Julia Margaret Cameron

Julia Jackson 1867
Julia Jackson 1867

Julia Margaret Cameron (June 11 1815 - January 26 1879) was an British photographer. She became known for her portraits of celebrities of the time, and for Arthurian and similar legendary themed pictures.

Julia Margaret Cameron was born in India. She was from a family of celebrated beauties and was considered an ugly duckling among her sisters. For example, each sister had an adjective which they used as a nickname. Her sisters had nicknames like "beauty". Julia's nickname was "talent". This instilled in Julia an obsession with idealized beauty.

In 1838, she married Charles Hay Cameron, a wealthy tea baron who was twenty years older than she. After she married children kept her busy. In 1848 Charles Cameron retired and the family moved to England. Cameron's sister, Sarah Prinsep, had been living in England and hosted a salon at Little Holland House where famous artists and writers regularly visited.

When her children had grown up Cameron felt lonely and bored. In 1863, when Cameron was 48 years old her daughter gave her camera as a present to help with the loneliness.
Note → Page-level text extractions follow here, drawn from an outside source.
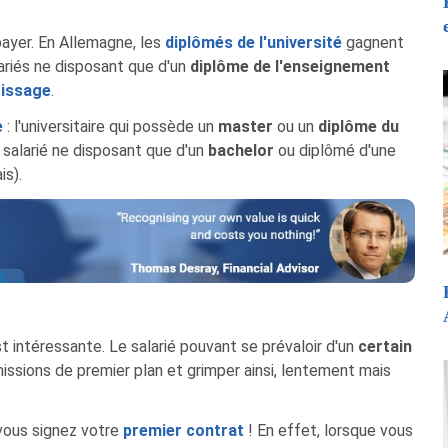
 payer. En Allemagne, les
diplômés de l'université
gagnent
riés ne disposant que d'un
diplôme de l'enseignement
tissage
.
e
: l'universitaire qui possède un
master
ou un
diplôme du
salarié ne disposant que d'un
bachelor
ou diplômé d'une
is).
t intéressante. Le salarié pouvant se prévaloir d'un
certain
issions de premier plan et grimper ainsi, lentement mais
vous signez votre
premier contrat
! En effet, lorsque vous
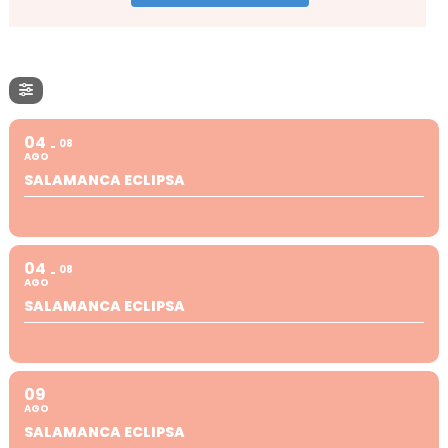
04
08
AGO
SALAMANCA ECLIPSA
04
08
AGO
SALAMANCA ECLIPSA
09
AGO
SALAMANCA ECLIPSA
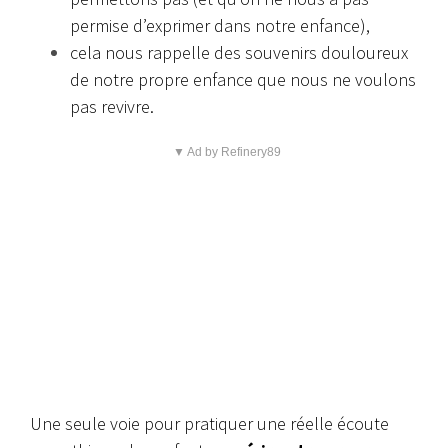
permise d’exprimer dans notre enfance),
cela nous rappelle des souvenirs douloureux
de notre propre enfance que nous ne voulons
pas revivre.
▼ Ad by Refinery89
Une seule voie pour pratiquer une réelle écoute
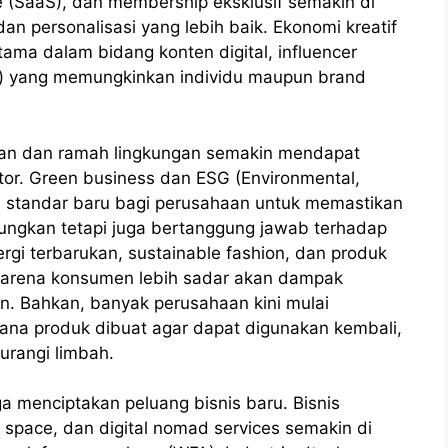
e (SaaS), dan membership eksklusif semakin di
 personalisasi yang lebih baik. Ekonomi kreatif
ama dalam bidang konten digital, influencer
) yang memungkinkan individu maupun brand
njutan dan ramah lingkungan semakin mendapat
tor. Green business dan ESG (Environmental,
i standar baru bagi perusahaan untuk memastikan
ungkan tetapi juga bertanggung jawab terhadap
ergi terbarukan, sustainable fashion, dan produk
arena konsumen lebih sadar akan dampak
n. Bahkan, banyak perusahaan kini mulai
ana produk dibuat agar dapat digunakan kembali,
urangi limbah.
ga menciptakan peluang bisnis baru. Bisnis
 space, dan digital nomad services semakin di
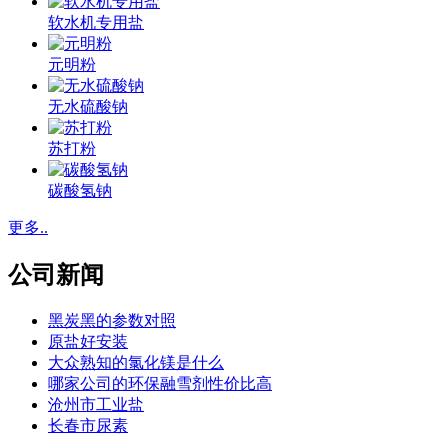
软水机专用盐
元明粉
无水硫酸钠
苏打粉
碳酸氢钠
更多..
公司新闻
黑炭黑的参数对照
原盐好安装
大众熟知的氯化镁是什么
哪家公司的环保融雪剂性价比高
沧州市工业盐
长春市尿素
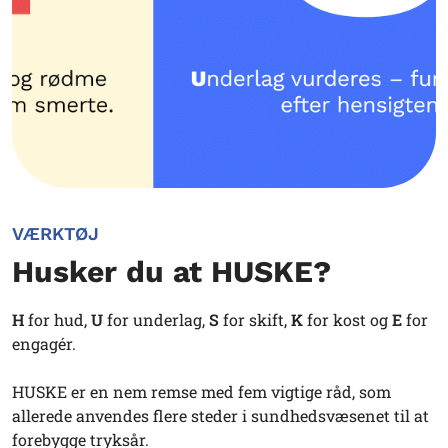
VÆRKTØJ
Husker du at HUSKE?
H
for hud,
U
for underlag,
S
for skift,
K
for kost og
E
for
engagér.
HUSKE er en nem remse med fem vigtige råd, som
allerede anvendes flere steder i sundhedsvæsenet til at
forebygge tryksår.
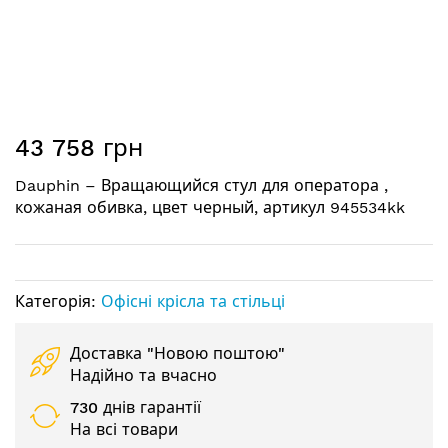
Перейти
43 758 грн
до
початку
Dauphin – Вращающийся стул для оператора ,
галереї
кожаная обивка, цвет черный, артикул 945534kk
зображень
Категорія:
Офісні крісла та стільці
Доставка "Новою поштою"
Надійно та вчасно
730 днів гарантії
На всі товари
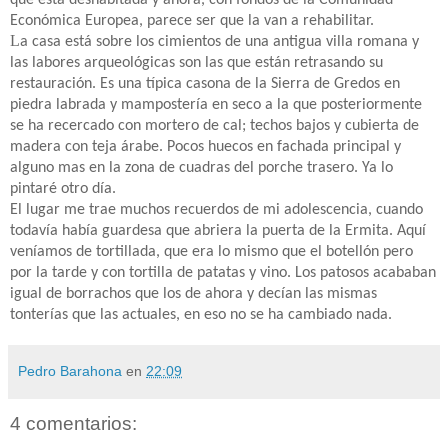
Económica Europea, parece ser que la van a rehabilitar.
L
a casa está sobre los cimientos de una antigua villa romana y
las labores arqueológicas son las que están retrasando su
restauración. Es una típica casona de la Sierra de Gredos en
piedra labrada y mampostería en seco a la que posteriormente
se ha recercado con mortero de cal; techos bajos y cubierta de
madera con teja árabe. Pocos huecos en fachada principal y
alguno mas en la zona de cuadras del porche trasero. Ya lo
pintaré otro día.
El lugar me trae muchos recuerdos de mi adolescencia, cuando
todavía había guardesa que abriera la puerta de la Ermita. Aquí
veníamos de tortillada, que era lo mismo que el botellón pero
por la tarde y con tortilla de patatas y vino. Los patosos acababan
igual de borrachos que los de ahora y decían las mismas
tonterías que las actuales, en eso no se ha cambiado nada.
Pedro Barahona
en
22:09
4 comentarios:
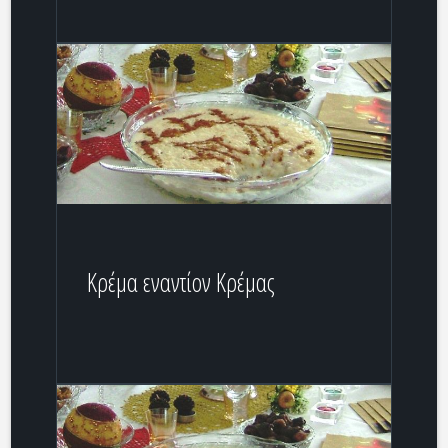
Κρέμα εναντίον Κρέμας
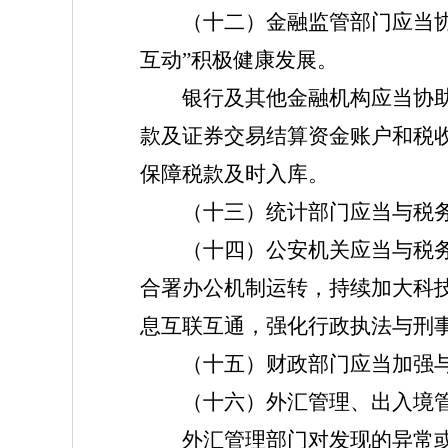
（十二）金融监管部门应当协助
互动”积极健康发展。
银行及其他金融机构应当协助税
款及证券交易结算资金账户和税
保障税款及时入库。
（十三）统计部门应当与税务
（十四）公安机关应当与税务机
合署办公机制运转，持续加大科
息互联互通，强化行政执法与刑
（十五）财政部门应当加强与
（十六）外汇管理、出入境管理
外汇管理部门对发现的异常或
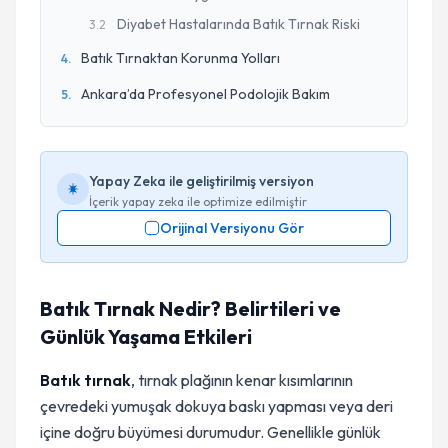
Diyabet Hastalarında Batık Tırnak Riski
3
.
2
Batık Tırnaktan Korunma Yolları
4
.
Ankara’da Profesyonel Podolojik Bakım
5
.
Yapay Zeka ile geliştirilmiş versiyon
İçerik yapay zeka ile optimize edilmiştir
Orijinal Versiyonu Gör
Batık Tırnak Nedir? Belirtileri ve
Günlük Yaşama Etkileri
Batık tırnak
, tırnak plağının kenar kısımlarının
çevredeki yumuşak dokuya baskı yapması veya deri
içine doğru büyümesi durumudur. Genellikle günlük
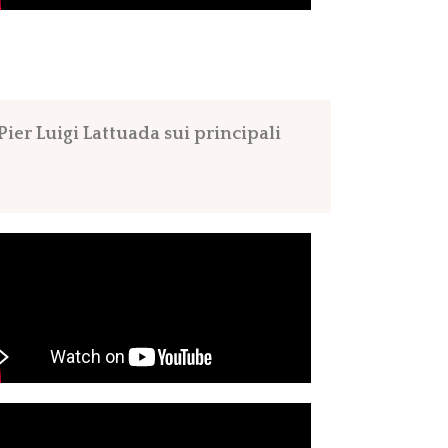
Pier Luigi Lattuada sui principali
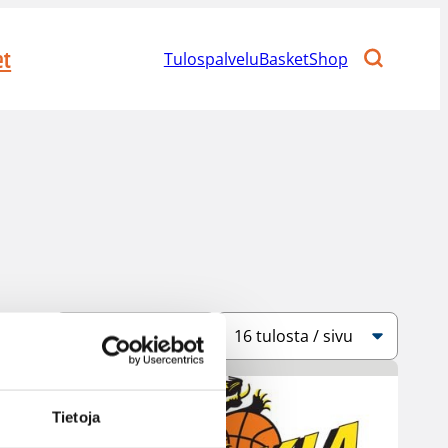
et
Tulospalvelu
BasketShop
Järjestys
Sivukoko
Tietoja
Cameron's goal was to capture beauty. She wrote, "I longed to arrest all the beauty that came before me and at length the longing has been satisfied" Her portraits usually have a dreamlike Pre-Raphaelite quality. They are thought to be among the most beautiful of early photographers combining artistic merit with atmosphere. The bulk of her photographs fit into two categories: celebrity portraits and illustrations for literary works.

Cameron sister ran the artistic scene at Little Holland House which gave her fabulous connections. Cameron had her friends, many of whom happened to be famous Victorian celebrities, pose for pictures. Her list of portraits reads like a who's who of Victorian celebrities: Alfred Lord Tennyson, Robert Browning, John Everett Millais, Dante Gabriel Rossetti, Edward Burne-Jones, Ellen Terry, George Frederic Watts and the list goes on. Most of these portraits are cropped very close around the subject's face and are in soft focus. They have a distinctive feel. Frequently one can feel the personality of the subject. This is no accident. Cameron knew these celebrities personally and tried to capture who they were when she photographed them. At the time she sold her work through dealers in London. Careful attention to the business side is one reason that so many of her works survive today. She registered each photograph with the copyright office and kept good records. Today these portraits are important because they are often the only photograph that we have of these historical figures. (We have lots of paintings and drawings, but photography was a new medium so almost no one was taking photos of these people. Also photography was not technologically easy to do at that time and not many people had cameras.)

Cameron's posed illustrations represent the other half of her work. She frequently depicted relatives as characters from literary works when she photographed them. For example she photographed her niece as Beatrice Cenci, a historical figure. Her friendship with Tennyson led to his asking her to photograph illustrations for his Idylls of the King. These photographs are designed to look like oil paintings from the same time period. Cameron would carefully drape cloth to get shadows on the folds of the cloth. Draped cloth with ripples was popular in paintings to add visual interest. Today these posed works tend to be dismissed by art critics. Nevertheless they represent an important self awareness in photography. Cameron saw them as art just as an oil painting was art.

In 1875 the Camerons moved back to India. Julia continued to practice photography but complained in letters about the difficulties of getting chemicals and pure water to develop and print photographs. Also here she did not have access to the celebrity artistic community as she had at Little Holland House. She also did not have a market to distribute her photographs as she had in England. Because of this Cameron took fewer pictures here than she had in England. These pictures were of posed Indian natives, paralleling the posed pictures that Cameron had taken of neighbours in England. Almost none of Cameron's work from India survives.

Cameron's photographic career was short (about 12 years) and came late in life. Her work had a huge impact on the development of photography, especially her close cropped portraits which are still mimicked today. Her house, Dimbola Lodge, on the Isle of Wight can still be visited today.